• Exercise material:
-.-.-

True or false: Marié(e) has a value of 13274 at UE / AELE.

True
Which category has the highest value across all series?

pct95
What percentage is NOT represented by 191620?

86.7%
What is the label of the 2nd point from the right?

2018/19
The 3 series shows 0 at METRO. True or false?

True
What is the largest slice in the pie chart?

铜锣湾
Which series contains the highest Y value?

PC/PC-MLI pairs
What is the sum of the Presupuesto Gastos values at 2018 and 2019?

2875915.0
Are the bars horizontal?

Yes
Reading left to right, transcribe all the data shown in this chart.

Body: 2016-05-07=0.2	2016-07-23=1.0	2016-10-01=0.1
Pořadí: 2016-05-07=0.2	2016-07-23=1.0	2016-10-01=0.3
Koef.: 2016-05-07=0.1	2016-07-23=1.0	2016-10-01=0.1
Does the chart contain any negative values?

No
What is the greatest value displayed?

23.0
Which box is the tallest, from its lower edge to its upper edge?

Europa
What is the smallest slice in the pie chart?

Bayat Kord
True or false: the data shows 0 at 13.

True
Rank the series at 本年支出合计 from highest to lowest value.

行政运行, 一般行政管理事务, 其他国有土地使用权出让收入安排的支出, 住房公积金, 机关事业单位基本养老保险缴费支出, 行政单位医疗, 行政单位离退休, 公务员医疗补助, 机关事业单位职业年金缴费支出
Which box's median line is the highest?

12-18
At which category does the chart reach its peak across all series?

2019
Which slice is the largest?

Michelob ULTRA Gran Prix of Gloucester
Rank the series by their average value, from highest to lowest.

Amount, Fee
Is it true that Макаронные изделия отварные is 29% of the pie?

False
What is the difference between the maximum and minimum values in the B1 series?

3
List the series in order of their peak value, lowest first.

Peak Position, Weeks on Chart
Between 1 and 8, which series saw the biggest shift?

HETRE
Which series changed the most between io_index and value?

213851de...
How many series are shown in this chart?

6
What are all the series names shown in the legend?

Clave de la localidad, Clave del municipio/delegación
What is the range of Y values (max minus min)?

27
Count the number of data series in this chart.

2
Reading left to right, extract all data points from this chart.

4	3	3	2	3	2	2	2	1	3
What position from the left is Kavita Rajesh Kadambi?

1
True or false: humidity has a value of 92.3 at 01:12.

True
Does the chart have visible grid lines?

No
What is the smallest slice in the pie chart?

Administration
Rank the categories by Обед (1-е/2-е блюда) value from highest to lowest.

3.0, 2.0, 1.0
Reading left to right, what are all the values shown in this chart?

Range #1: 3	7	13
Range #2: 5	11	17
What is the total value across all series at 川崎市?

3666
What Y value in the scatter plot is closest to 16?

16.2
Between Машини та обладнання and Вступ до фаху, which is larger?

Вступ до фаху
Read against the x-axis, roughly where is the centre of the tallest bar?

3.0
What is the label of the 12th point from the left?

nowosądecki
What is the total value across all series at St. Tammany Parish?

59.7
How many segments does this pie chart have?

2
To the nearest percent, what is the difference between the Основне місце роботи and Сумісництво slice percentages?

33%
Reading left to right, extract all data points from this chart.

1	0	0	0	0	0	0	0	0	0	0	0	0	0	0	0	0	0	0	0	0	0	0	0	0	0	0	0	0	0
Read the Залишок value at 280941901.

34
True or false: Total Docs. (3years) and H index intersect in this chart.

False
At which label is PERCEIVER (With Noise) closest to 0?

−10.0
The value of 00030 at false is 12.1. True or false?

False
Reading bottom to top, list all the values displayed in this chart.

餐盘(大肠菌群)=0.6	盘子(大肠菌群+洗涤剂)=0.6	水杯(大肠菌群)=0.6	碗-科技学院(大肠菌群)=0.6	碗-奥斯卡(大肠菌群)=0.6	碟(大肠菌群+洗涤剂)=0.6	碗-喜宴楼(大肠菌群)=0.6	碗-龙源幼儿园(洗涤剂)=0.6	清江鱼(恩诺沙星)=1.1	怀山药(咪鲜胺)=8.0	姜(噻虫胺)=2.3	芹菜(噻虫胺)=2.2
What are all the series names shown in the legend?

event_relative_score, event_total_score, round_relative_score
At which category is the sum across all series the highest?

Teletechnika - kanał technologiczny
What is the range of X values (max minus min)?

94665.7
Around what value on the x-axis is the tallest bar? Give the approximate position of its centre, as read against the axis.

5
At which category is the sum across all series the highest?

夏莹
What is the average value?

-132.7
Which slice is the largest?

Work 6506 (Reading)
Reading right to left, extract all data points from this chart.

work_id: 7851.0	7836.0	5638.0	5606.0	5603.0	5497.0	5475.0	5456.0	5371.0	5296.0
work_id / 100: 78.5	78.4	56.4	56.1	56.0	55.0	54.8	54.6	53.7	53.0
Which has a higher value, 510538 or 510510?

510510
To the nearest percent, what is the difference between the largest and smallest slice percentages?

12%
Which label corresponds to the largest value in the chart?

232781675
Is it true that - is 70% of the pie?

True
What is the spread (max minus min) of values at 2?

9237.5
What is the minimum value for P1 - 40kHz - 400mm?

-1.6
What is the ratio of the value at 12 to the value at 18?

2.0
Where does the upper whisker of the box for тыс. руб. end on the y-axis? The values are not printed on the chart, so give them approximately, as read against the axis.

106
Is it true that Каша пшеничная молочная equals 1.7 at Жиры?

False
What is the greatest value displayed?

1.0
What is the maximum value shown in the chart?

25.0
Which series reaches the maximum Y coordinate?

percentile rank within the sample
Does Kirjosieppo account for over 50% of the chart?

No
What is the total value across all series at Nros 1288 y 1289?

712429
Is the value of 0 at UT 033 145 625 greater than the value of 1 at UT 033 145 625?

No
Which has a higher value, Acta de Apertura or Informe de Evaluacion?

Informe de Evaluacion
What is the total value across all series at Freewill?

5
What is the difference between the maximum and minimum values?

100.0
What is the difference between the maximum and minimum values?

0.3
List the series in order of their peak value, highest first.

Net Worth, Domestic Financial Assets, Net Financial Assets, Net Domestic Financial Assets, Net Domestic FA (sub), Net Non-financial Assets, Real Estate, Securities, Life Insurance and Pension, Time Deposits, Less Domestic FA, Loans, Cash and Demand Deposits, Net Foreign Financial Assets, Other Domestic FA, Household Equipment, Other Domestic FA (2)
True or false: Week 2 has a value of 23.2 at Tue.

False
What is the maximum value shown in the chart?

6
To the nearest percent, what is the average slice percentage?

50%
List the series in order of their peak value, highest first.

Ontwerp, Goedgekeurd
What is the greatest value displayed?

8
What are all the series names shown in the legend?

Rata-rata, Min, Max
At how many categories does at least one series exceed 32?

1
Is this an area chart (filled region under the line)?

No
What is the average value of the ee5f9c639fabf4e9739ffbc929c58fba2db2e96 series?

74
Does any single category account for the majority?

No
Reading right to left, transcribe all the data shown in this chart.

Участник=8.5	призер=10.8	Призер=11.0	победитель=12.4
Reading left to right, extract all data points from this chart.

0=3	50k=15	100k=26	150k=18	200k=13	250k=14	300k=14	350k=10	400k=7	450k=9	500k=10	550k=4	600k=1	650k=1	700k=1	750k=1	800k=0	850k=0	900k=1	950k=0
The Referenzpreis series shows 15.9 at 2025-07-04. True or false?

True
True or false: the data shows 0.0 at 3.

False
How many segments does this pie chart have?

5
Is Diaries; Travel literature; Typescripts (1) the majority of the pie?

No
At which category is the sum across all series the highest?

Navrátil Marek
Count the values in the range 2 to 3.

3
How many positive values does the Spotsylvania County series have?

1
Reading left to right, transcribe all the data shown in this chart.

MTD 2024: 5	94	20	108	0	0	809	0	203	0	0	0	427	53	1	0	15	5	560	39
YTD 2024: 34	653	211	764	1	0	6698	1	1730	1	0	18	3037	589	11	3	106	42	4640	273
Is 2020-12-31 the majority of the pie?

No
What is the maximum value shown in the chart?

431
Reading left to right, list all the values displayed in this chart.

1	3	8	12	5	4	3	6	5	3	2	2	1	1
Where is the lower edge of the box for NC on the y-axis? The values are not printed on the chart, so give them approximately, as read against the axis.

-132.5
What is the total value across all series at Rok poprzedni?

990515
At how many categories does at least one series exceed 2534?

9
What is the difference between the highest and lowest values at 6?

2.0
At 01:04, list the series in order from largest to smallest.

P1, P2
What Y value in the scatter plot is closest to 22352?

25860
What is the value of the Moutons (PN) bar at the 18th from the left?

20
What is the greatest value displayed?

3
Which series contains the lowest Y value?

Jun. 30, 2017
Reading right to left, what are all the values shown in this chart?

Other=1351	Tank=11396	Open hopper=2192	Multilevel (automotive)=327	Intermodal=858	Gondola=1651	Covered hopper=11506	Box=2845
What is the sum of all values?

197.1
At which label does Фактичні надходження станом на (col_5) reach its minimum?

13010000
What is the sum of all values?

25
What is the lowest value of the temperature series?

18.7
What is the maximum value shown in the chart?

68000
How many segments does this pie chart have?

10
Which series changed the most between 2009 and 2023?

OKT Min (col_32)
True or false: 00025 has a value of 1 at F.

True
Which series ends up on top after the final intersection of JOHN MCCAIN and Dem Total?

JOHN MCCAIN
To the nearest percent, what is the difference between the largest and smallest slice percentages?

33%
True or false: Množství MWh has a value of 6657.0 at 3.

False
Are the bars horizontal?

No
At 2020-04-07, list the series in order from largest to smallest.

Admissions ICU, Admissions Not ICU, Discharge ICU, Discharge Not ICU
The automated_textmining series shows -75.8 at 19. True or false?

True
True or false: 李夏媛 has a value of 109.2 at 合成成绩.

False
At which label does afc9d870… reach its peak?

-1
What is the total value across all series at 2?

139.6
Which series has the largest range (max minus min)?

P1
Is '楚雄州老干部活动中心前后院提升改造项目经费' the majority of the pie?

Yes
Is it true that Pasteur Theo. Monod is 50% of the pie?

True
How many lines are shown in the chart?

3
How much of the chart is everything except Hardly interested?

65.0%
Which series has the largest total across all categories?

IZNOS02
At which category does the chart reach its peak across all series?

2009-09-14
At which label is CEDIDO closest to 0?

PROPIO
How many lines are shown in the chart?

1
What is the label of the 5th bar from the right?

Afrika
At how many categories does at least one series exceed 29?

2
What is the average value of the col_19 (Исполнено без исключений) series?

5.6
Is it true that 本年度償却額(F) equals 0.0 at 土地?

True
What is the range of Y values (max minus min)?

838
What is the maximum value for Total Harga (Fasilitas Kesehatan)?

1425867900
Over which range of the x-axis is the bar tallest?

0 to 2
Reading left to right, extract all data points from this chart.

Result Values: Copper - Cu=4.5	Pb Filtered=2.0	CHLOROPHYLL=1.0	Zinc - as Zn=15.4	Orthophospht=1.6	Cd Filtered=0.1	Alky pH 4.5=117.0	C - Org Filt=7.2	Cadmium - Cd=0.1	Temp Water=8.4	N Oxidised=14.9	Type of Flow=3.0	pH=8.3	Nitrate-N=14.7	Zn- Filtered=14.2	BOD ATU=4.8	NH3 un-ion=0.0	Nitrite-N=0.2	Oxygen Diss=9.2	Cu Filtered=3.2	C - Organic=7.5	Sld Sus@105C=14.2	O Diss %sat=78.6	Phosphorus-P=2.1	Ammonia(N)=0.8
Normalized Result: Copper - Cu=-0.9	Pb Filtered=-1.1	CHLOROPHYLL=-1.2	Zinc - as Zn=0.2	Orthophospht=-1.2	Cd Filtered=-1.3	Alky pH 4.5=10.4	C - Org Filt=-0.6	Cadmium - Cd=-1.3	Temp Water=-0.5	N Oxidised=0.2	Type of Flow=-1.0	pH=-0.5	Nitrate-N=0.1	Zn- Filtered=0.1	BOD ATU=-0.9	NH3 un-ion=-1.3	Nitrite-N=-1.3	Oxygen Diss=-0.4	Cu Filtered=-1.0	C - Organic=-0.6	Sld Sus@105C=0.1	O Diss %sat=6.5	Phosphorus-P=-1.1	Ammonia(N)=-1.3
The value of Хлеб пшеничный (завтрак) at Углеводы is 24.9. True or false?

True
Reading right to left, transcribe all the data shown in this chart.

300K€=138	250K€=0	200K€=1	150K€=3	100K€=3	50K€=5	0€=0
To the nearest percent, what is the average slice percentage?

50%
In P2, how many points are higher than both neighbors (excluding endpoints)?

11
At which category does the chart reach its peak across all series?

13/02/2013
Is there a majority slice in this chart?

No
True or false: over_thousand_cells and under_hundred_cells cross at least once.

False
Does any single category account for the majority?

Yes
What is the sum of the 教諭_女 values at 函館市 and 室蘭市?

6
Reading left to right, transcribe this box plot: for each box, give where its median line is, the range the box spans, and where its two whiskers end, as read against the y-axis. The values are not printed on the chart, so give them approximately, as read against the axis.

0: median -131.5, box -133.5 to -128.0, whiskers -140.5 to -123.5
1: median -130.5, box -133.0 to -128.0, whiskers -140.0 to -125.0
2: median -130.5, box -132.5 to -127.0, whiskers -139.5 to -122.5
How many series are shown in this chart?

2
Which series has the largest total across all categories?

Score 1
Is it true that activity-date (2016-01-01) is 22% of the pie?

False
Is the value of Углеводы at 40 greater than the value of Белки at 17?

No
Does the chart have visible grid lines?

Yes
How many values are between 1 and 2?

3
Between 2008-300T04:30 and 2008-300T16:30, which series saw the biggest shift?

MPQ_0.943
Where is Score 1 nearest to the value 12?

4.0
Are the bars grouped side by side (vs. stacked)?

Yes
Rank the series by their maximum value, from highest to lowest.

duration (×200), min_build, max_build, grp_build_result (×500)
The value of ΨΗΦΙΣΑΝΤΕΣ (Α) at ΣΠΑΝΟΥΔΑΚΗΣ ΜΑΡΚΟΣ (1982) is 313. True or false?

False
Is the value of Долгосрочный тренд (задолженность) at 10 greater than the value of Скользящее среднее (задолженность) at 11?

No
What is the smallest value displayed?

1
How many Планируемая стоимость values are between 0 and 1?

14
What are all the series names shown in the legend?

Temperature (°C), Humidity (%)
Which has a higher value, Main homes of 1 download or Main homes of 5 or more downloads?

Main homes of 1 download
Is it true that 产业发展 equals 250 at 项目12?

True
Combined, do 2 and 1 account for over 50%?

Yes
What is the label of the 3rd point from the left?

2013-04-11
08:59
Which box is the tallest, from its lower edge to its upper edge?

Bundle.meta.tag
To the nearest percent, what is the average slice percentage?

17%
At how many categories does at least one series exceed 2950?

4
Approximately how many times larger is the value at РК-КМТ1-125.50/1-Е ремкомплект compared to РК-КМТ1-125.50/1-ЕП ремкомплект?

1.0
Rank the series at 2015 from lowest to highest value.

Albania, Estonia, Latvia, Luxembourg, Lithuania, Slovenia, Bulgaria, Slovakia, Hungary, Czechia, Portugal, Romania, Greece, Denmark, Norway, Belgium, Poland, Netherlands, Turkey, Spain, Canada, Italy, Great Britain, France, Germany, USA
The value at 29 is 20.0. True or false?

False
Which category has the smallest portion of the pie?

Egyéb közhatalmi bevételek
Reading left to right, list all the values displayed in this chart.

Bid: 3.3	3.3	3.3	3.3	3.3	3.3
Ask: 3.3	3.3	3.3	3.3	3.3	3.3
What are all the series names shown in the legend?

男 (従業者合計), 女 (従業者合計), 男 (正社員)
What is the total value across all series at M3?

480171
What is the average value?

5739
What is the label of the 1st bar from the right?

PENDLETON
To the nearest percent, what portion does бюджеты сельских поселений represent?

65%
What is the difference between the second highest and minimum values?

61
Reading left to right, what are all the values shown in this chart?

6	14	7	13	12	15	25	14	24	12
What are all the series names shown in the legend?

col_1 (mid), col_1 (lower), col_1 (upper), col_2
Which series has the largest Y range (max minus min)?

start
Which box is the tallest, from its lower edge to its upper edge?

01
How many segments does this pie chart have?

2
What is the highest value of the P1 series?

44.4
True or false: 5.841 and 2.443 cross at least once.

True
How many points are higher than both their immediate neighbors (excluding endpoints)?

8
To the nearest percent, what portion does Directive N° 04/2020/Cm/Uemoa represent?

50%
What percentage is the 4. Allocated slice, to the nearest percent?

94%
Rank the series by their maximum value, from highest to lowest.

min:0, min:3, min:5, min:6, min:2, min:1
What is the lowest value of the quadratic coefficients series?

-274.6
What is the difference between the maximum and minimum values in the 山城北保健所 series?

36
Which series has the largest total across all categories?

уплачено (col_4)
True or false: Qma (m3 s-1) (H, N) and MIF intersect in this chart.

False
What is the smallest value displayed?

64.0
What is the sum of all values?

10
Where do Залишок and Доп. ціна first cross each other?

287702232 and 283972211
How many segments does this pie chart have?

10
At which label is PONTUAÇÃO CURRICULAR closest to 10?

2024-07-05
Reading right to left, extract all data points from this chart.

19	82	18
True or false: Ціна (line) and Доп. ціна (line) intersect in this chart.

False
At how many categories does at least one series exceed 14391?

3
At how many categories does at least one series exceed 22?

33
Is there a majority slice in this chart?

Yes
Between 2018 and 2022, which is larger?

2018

-.-.-

Please count how many lines in the entries above contain the string "minus", with case counting, and give only that number.

• Result of this task: 6